I have to admit, it was the Idiotic Brother who goaded me into it. I’d heard there was a guy with the Carrboro Fire Department who has an old Massey Harris 44 and I mentioned it to the IB. He said, “Well there you go, a natural first road trip for the Pony.” Today I got up the courage and poured another gallon of gas in the Pony’s tank in preparation for the 4-mile round trip. As a precaution, I stuck Gary Talbert (my tow truck driver)’s phone number into my wallet and put my phone, wallet and the camera in the Pony’s handy glove box. I even brought the garage door opener with me and closed the door on my way down the drive.
I’m proud to say that the Pony didn’t let me down. He cruised over and back with no problems. And although the guy I was looking for had the day off, the Pony earned some other admirers during his visit. Here are a couple of photos.
While there, a guy came over and said he had an old Ford tractor to sell, and since one of the firemen was interested in getting an old tractor, they went off to discuss the matter and trade information. When the firemen came back he said the guy wanted $1000 and that he was going to go check it out. Oh man, I’m afraid the Pony and I may have sown some seeds of marital discord today. Sorry about that.
And now for a Chapter I’ll call: Stuff I’ve Invented
There’s a lot of stuff that I’ve invented over the years, not because I’m a Thomas Edison, but simply because over a lifetime you stumble on things. Here are a few examples.
1. One of my best ones was the “A” with no cross-bar. I came up with that one a couple of years ago. At some point it dawned on me that I was wasting time and effort, not to mention pencil lead and ink, by including the cross-bar. If one simply makes an inverted “V” there’s no other letter like that, so one can just assume its an A, but save a stroke.
2. A couple of weeks ago I was downstairs and noticed that The Princess had a pair of my shorts cued-up for ironing. Pieces of clothing in the cue I find, can remain there for anywhere from overnight to a few weeks. So, I thought why not lay the iron on top of the shorts while they’re in the cue. If the Princess stalls long enough they may not even need actual ironing. As it turns out the shorts were in the cue for several weeks what with the NYC trip getting in the way. When we got back that nasty “fly flap” on the front of the shorts (which always needs ironing) was laying down just as flat as you please. I’m calling this invention passive ironing.
3. Of course, who can forget my invention, the butt shave. Hey, I didn’t say they were all successful.
4. The Brucio, at Starbucks, a four-shot, grande Americano, but filled only to the tall line. A great “waker-upper” in the morning.
5. And while we’re on the subject of drinks, how about my invention, the Broken Toe? Sure, I broke my toe in the process of testing it, but it is a great drink, and it was only the one toe. Recipe: a generous shot of Beefeaters gin, equal amount of Campari, a slice of orange, and fill the rest of a tall glass with club soda.

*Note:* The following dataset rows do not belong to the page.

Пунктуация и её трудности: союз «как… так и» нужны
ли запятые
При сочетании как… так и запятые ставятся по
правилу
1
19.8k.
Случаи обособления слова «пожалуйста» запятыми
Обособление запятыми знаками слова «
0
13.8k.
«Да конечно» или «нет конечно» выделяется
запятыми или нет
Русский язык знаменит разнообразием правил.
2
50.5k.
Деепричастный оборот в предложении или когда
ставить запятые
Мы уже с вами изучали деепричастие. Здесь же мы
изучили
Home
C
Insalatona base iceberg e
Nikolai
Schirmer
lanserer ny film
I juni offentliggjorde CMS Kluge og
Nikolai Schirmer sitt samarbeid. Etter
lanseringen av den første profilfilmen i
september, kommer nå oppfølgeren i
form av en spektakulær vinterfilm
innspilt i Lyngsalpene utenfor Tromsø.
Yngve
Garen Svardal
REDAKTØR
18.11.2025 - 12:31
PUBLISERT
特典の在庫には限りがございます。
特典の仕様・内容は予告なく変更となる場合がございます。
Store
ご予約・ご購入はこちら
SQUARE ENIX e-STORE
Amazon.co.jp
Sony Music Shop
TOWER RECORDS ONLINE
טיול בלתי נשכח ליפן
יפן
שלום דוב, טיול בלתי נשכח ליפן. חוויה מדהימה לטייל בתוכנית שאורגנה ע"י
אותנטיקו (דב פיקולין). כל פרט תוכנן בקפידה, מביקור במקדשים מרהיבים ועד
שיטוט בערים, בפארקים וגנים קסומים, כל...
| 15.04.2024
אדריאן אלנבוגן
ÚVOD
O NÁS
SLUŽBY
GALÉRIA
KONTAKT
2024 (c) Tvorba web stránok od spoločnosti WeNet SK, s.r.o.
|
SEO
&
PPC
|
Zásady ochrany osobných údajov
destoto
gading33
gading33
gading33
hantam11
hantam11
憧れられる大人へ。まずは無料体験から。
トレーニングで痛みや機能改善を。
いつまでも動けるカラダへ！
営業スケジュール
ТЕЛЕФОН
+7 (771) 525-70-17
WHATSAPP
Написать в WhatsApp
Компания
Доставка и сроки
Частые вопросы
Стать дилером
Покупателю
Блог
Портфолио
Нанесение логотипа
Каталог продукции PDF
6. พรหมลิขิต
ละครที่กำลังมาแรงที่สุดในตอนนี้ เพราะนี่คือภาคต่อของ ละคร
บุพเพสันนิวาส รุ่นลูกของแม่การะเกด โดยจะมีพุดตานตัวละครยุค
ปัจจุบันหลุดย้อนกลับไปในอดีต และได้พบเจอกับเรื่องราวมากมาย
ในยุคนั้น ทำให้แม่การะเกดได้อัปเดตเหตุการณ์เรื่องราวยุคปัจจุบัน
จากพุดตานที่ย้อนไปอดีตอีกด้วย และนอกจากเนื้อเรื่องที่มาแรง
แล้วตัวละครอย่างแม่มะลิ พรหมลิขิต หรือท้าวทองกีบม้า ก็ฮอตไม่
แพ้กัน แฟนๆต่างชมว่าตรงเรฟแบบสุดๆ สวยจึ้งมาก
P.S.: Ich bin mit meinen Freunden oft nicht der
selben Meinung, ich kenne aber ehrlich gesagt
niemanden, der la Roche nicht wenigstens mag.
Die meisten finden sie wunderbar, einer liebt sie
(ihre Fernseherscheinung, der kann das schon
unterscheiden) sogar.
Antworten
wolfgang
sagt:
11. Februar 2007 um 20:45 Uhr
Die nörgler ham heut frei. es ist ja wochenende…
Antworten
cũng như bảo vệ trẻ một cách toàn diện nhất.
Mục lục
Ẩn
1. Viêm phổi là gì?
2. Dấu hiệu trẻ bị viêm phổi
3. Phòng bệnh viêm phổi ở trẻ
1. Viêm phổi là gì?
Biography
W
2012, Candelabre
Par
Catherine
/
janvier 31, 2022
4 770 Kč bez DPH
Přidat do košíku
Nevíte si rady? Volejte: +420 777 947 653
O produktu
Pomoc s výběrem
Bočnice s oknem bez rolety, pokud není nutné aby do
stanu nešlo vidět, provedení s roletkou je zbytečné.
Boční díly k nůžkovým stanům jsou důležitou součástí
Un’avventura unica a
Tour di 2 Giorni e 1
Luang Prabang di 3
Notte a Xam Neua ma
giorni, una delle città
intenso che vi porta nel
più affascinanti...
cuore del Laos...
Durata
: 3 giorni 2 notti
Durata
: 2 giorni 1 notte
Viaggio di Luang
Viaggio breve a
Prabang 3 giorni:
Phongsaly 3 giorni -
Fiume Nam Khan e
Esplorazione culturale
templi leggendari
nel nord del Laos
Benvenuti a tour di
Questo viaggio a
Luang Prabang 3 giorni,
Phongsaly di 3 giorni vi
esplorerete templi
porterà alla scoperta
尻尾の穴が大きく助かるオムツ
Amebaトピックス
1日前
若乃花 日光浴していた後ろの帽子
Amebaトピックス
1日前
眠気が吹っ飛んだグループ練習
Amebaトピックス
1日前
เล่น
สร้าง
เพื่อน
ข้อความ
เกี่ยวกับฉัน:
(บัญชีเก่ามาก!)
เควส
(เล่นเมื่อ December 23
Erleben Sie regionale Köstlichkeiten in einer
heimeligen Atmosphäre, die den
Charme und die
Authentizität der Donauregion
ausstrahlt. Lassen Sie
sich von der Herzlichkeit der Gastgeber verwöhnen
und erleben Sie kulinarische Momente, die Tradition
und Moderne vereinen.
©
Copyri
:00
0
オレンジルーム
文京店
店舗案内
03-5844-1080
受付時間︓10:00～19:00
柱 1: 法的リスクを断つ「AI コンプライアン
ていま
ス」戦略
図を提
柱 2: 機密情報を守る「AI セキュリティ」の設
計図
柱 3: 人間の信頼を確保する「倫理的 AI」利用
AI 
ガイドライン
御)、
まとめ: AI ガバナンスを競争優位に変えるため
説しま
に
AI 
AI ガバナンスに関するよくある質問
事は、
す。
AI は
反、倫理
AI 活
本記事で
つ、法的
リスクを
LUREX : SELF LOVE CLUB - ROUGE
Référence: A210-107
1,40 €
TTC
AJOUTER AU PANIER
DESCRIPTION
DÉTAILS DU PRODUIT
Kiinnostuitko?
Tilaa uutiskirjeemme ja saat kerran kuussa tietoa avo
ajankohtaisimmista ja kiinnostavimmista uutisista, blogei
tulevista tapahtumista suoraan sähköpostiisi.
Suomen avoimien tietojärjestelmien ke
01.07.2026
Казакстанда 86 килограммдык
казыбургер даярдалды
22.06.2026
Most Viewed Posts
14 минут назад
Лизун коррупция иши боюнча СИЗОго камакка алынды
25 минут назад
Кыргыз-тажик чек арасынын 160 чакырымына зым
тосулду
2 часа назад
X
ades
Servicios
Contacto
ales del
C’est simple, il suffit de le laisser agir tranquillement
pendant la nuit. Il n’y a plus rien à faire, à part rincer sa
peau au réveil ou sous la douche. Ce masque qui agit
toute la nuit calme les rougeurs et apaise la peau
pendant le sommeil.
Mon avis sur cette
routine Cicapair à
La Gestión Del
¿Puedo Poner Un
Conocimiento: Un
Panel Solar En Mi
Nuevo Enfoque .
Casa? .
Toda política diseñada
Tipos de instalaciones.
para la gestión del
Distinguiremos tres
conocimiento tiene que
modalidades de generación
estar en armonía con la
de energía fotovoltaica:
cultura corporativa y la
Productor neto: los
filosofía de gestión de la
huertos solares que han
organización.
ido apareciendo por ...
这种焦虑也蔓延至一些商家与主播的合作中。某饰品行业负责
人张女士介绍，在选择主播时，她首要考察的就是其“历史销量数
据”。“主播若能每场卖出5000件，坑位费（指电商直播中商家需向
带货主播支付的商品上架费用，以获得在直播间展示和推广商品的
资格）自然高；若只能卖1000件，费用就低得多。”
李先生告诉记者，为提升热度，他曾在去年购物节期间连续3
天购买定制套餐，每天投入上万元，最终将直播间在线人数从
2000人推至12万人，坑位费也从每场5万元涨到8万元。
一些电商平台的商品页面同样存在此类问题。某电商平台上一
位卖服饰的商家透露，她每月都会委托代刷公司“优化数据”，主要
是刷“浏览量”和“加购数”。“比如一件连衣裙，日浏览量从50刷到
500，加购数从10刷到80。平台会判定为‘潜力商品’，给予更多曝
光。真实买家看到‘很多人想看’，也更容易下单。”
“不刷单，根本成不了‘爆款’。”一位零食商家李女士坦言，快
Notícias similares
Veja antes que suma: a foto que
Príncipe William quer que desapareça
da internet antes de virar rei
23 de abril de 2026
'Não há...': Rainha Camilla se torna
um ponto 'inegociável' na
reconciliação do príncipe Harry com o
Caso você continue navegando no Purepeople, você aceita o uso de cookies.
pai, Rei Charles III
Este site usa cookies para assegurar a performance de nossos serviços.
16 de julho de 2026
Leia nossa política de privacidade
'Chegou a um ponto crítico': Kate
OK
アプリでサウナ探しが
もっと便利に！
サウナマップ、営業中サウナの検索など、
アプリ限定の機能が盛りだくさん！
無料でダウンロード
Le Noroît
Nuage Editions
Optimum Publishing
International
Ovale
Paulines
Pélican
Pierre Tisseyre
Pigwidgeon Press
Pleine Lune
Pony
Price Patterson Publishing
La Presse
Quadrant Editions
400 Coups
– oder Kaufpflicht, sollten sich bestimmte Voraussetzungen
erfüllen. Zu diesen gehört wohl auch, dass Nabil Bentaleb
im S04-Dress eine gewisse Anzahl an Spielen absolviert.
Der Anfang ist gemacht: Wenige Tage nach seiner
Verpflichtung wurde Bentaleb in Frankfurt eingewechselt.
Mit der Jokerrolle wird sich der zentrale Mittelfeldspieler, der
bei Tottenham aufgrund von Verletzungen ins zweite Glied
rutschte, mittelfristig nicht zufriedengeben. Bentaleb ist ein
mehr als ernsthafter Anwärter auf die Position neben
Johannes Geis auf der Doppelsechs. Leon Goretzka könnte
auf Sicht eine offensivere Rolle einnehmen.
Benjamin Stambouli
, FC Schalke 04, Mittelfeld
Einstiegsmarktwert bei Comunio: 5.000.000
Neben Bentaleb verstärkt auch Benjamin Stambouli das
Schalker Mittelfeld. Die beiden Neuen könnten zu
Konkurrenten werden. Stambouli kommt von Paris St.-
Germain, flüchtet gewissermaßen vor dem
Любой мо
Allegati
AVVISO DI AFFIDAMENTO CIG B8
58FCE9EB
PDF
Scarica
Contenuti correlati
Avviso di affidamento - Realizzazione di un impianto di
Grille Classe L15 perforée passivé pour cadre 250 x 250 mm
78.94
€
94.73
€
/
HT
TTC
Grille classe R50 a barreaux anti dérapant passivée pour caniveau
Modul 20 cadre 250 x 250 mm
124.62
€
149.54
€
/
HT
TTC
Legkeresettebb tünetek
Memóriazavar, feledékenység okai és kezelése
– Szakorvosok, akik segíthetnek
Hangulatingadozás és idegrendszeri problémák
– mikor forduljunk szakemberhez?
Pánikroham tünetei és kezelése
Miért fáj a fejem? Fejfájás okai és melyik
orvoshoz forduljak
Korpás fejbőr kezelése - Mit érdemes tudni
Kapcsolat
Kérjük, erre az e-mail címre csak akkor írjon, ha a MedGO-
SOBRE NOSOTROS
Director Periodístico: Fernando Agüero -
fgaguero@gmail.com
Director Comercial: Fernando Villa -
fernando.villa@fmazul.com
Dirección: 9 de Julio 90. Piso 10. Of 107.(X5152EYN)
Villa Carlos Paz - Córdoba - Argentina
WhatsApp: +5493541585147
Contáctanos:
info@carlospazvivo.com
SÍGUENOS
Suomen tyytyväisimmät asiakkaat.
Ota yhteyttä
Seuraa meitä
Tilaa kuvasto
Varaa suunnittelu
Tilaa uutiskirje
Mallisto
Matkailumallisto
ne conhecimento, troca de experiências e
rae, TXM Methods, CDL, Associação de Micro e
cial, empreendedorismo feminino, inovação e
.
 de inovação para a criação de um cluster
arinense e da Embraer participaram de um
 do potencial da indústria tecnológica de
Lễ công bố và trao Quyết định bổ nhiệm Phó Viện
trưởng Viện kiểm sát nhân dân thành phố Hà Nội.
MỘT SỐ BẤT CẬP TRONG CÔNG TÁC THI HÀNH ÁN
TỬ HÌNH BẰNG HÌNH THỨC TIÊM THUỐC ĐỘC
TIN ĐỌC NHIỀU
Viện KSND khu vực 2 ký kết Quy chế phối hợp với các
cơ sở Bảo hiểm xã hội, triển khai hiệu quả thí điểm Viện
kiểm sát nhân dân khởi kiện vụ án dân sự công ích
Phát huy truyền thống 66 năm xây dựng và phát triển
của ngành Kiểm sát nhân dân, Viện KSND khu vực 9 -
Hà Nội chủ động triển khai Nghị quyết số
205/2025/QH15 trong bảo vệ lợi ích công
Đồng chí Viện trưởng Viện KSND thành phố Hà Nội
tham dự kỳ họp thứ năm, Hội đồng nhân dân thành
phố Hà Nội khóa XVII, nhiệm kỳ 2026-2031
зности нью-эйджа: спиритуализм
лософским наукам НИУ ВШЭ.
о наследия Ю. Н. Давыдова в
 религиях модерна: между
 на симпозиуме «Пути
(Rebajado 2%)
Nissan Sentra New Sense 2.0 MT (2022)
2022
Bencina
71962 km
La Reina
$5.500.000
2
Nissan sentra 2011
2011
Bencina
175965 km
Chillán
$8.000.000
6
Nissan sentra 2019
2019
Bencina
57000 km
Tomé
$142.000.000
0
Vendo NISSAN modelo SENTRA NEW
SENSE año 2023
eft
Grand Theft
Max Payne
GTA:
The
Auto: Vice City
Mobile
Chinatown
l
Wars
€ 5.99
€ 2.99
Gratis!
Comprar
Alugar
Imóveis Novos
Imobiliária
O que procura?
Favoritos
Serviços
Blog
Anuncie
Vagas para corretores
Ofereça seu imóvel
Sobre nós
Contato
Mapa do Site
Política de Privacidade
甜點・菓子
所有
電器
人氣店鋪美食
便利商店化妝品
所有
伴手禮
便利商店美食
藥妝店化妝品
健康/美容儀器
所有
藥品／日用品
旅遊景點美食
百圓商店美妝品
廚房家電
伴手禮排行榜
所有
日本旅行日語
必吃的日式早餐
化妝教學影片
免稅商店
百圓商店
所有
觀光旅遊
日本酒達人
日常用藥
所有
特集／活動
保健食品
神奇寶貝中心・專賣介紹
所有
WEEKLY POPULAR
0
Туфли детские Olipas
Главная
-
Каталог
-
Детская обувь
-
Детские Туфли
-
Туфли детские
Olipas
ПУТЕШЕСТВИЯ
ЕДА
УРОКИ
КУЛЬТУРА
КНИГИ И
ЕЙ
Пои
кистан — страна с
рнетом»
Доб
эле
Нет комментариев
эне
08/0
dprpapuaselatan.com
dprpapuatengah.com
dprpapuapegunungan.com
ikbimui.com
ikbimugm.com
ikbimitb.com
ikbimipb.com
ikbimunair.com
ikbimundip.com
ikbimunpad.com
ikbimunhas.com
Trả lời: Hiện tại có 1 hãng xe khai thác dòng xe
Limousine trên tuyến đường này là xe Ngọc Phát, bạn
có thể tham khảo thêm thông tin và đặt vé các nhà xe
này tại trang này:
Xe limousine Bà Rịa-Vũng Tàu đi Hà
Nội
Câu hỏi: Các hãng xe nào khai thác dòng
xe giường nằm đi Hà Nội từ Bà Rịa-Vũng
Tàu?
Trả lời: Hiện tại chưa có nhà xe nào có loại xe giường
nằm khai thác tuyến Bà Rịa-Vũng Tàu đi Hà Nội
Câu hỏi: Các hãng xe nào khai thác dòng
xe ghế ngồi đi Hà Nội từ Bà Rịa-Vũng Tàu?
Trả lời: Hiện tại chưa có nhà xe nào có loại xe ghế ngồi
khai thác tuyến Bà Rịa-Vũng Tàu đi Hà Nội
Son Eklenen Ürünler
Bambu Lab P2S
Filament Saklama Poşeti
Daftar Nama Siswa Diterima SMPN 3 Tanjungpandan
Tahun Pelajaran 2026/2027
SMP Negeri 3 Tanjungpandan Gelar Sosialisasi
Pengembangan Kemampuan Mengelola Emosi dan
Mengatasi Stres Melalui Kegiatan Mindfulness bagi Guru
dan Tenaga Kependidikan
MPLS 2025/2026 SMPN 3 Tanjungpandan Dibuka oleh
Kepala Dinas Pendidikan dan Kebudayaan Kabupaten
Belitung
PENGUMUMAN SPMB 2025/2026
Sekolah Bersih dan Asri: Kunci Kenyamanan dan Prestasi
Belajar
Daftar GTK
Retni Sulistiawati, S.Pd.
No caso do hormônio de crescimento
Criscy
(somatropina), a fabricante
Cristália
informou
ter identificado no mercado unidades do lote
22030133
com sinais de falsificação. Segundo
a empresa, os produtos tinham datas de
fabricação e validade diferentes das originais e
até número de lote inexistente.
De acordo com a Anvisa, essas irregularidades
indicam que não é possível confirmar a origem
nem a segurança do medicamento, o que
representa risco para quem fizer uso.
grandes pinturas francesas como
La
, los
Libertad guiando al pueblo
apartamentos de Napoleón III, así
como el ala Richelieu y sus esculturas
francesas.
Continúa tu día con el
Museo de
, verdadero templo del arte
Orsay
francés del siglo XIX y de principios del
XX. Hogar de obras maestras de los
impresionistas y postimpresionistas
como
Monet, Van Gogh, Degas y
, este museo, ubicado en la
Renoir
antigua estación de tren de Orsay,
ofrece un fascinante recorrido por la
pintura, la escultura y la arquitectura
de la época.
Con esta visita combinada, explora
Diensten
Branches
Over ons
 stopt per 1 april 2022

6. Moving from drinks to eats, I invented the peach/blueberry pie (PBP). It’s like a peach pie only the handful of blueberries you put in gives it a little flavor twist and adds some nice color. I challenge anyone who’s had a piece of my PBP to come up with a tastier one! (full recipe on request).
7. The balanced meal. No, not that old balanced meal you were told about as a kid. I talked about this concept in my nutrition issue https://thatidiotictractor.com/2014/07/11/whose-fault-was-it/. To be one of my balanced meals all you need to do is keep the good things and the bad things in balance. For example, an apple (good) and a Snickers bar (bad) is a balanced meal. Even something like a martini is (by my rules) balanced, because it contains gin (bad), but olives (good). That’s why when The Princess and I order a martini at a restaurant or bar we ask that they leave out the vermouth, because that would be two bads and just one good.
8. The tractor diaper. Simply a large piece of corrugated cardboard, laid flat underneath the tractor. The box from a 40″ flat screen TV is perfect for a small tractor, but you’d want to use one from a 60″ for a big boy. If one of these doesn’t catch about 3-months worth of dripage, then you really screwed-up when you rebuilt that tractor.
9. Making art from “found objects” isn’t new, but as far as I know, I invented what I’m calling Clam-shell Art. My new series of pieces is made from the plastic things you get food in at the grocery, which are then filled with shredded paper and cut letters. Here’s one of my recent pieces.
Is this the ultimate result of a guy who’s finished his tractor restoration and has too much time on his hands? Or, do you think The Bruce Museum might give me a one-man show? You’re not really meant to answer these…I know the answers.
Have a nice weekend, and thanks for reading.